TNscope filtering (tumor_only)#
Pre-call Filters
min_init_tumor_lod: Initial Log odds for the that the variant exists in the tumor.
min_init_tumor_lod = 1
min_tumor_lod: Minimum log odds in the final call of variant in the tumor.
min_tumor_lod = 8
The somatic variants in TNscope raw VCF file (SNV.somatic.<CASE_ID>.tnscope.all.vcf.gz) are filtered out for the genomic regions that are not reliable (eg: centromeric regions, non-chromosome contigs) to enhance the computation time.
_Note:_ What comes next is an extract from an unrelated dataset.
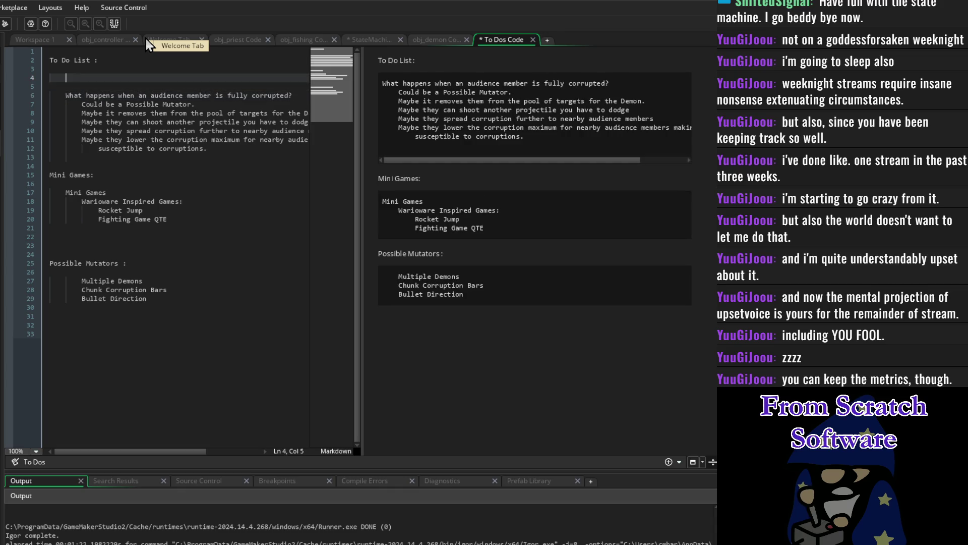
type("Rebuil")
This WGS interval region file is collected from gatk_bundles gs://gatk-legacy-bundles/b37/wgs_calling_regions.v1.interval_list.
Post-call Quality Filters
Total Depth (DP): Refers to the overall read depth supporting the variant call
DP(tumor) >= 10
Allelic Depth (AD): Total reads supporting the ALT allele in the tumor sample
AD(tumor) > 3
Allelic Frequency (AF): Fraction of the reads supporting the alternate allele
Minimum AF(tumor) > 0.05
SUM(QSS)/SUM(AD) >= 20
Read Counts: Count of reads in a given (F1R2, F2R1) pair orientation supporting the alternate allele and reference alleles
ALT_F1R2 > 0, ALT_F2R1 > 0
REF_F1R2 > 0, REF_F2R1 > 0
SOR: Symmetric Odds Ratio of 2x2 contingency table to detect strand bias
SOR < 3
Post-call Observation database Filters
GNOMADAF_POPMAX: Maximum Allele Frequency across populations
GNOMADAF_popmax <= 0.001 (or) GNOMADAF_popmax == "."
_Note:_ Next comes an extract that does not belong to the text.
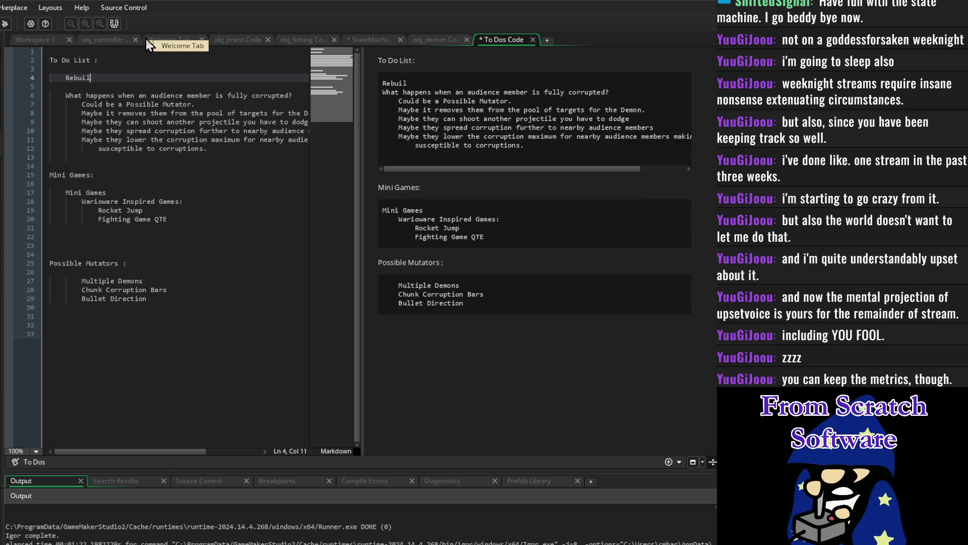
type("d The Entire ")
Normalized base quality scores: The sum of base quality scores for each allele (QSS) is divided by the allelic depth of alt and ref alleles (AD)
SWEGENAF <= 0.01 (or) SWEGENAF == "."
Frq: Frequency of observation of the variants from normal Clinical samples
Frq <= 0.01 (or) Frq == "."
The variants scored as PASS or triallelic_sites are included in the final vcf file (SNV.somatic.<CASE_ID>.tnscope.<research/clinical>.filtered.pass.vcf.gz).
Attention: BALSAMIC <= v8.2.10 uses GNOMAD_popmax <= 0.005. From Balsamic v9.0.0, this settings is changed to 0.02, to reduce the stringency. BALSAMIC >= v11.0.0 removes unmapped reads from the bam and cram files for all the workflows. BALSAMIC >= v13.0.0 keeps unmapped reads in bam and cram files for all the workflows. BALSAMIC >= v16.0.0 uses UMIs for duplicate removal bam in standard TGA workflows.